Motor, uzun süreli kullanımda 469 ila 536 beygir gücü arasında sürdürülebilir performans sunabiliyor. Anlık kullanımda ise her bir tekerleğe 1.000 beygir gücü ulaştırabiliyor. Bu performans, YASA’nın daha önce geliştirdiği ve 13,1 kilogram ağırlığında olan eski motorunun ulaştığı 738 beygir gücünü geride bırakıyor. Yeni motor, yalnızca 12,7 kilogram ağırlığında olmasına rağmen hem daha hafif hem de daha güçlü olmasıyla kendi rekorunu kırmış durumda.

Karşılaştırmak gerekirse, 2025 model Nissan Leaf yalnızca 214 hp güç üretirken, Tesla Model S gibi yüksek performanslı elektrikli araçlar üç motorla yaklaşık 1.020 hp değerine ulaşıyor.

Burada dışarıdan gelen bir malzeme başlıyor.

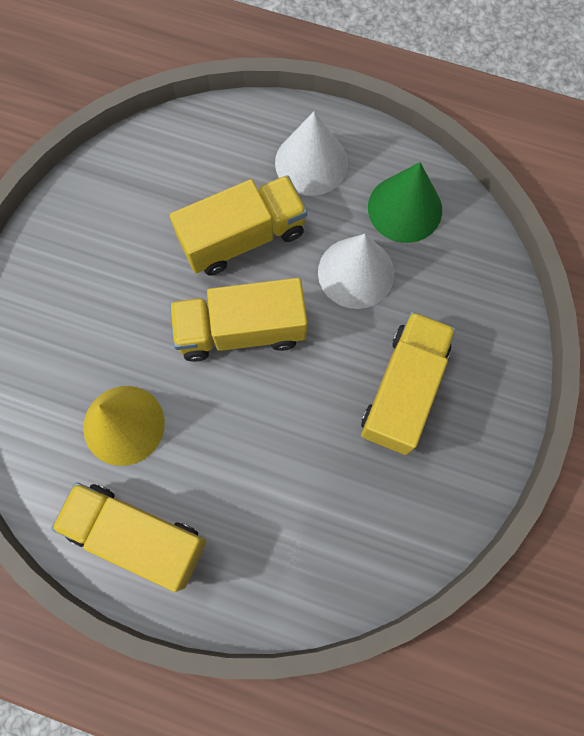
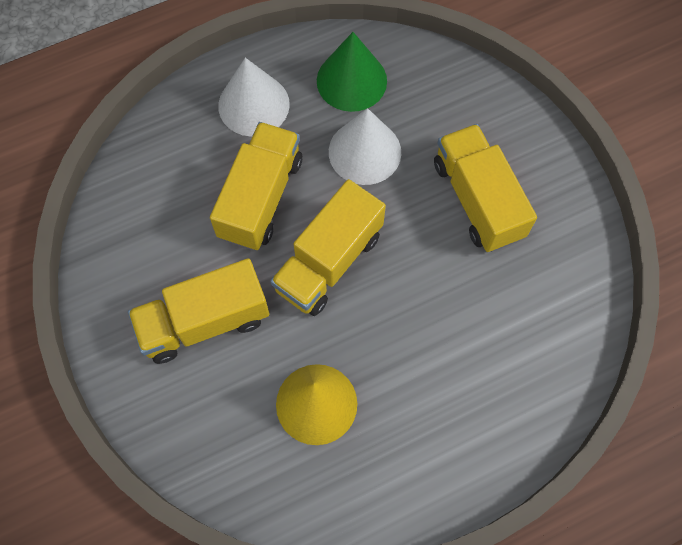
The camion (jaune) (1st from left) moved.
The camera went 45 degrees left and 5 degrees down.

Bu etkileyici performansın ardında YASA’nın geliştirdiği eksenel akı teknolojisi yer alıyor. Geleneksel radyal akı motorlarının aksine, bu teknoloji daha düz ve kompakt bir tasarım sunuyor. Disk şeklindeki rotor ve stator yapısı sayesinde, manyetik akı mil yönünde ilerliyor ve daha küçük boyutlarda daha yüksek performans sağlanabiliyor.

YASA, geliştirdiği bu teknolojinin nadir ya da egzotik malzemelere ihtiyaç duymadığını ve farklı araç tiplerine kolaylıkla ölçeklenebileceğini belirtiyor. Bu da elektrikli araçlarda güç aktarım sistemlerinin ve motor bileşenlerinin ağırlığında ciddi düşüşler anlamına geliyor.

ARACIN AĞIRLIĞI DA AZALACAK

Şirketin verilerine göre, bu motor sisteminin kullanılması, geleneksel güç ve aktarma organları yerine tercih edildiğinde yaklaşık 200 kilogram ağırlık tasarrufu sağlıyor. Eğer araç, bu motor yapısına göre sıfırdan tasarlanırsa tasarruf 500 kilograma kadar çıkabiliyor.

Motor aynı zamanda gelişmiş bir rejeneratif frenleme sistemi içeriyor. Bu sistem, frenleme sırasında ortaya çıkan enerjiyi yeniden yakalayıp bataryayı şarj etmek için kullanıyor. Böylece, geleneksel sürtünmeli fren sistemlerine olan ihtiyaç da azalıyor. Bu hem ağırlık hem de araç içi alan açısından yeni avantajlar sunuyor.